-- What you are asked to do --
Transcribe the material below word for word, omitting every picture from your answer.

-- Records for the task --
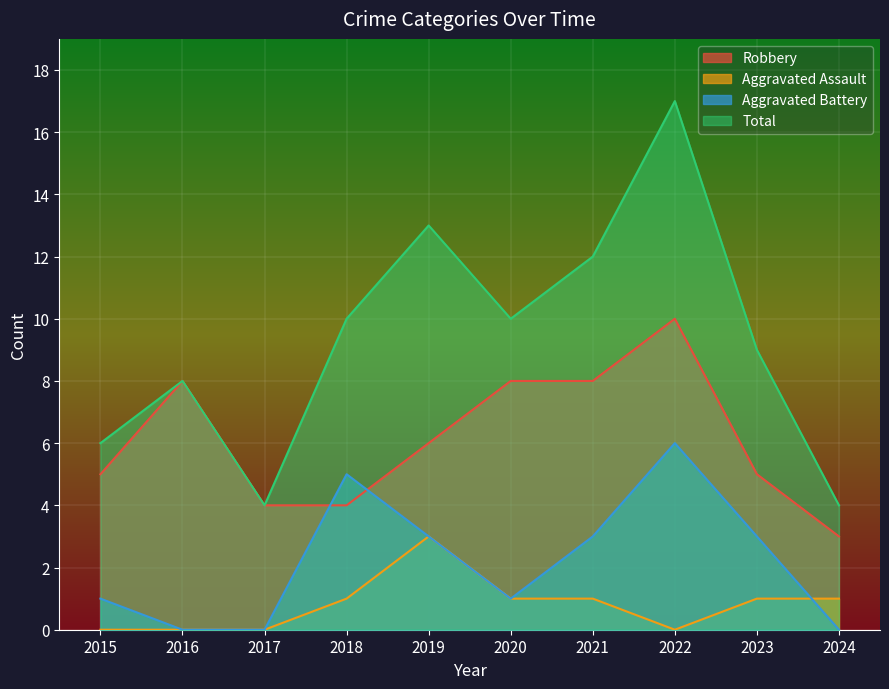

How many positive values does the Aggravated Battery series have?

7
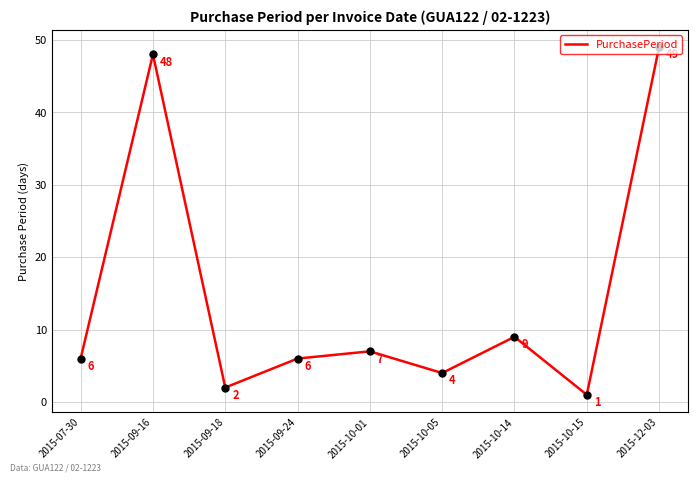

What is the ratio of the value at 2015-10-15 to the value at 2015-10-14?

0.1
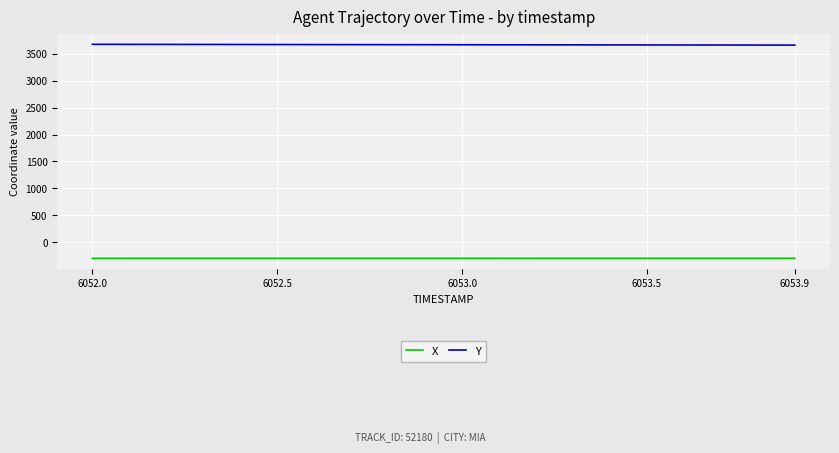

True or false: X and Y intersect in this chart.

False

-- Solution for this task --
How many positive values does the Aggravated Battery series have?

7

What is the ratio of the value at 2015-10-15 to the value at 2015-10-14?

0.1

True or false: X and Y intersect in this chart.

False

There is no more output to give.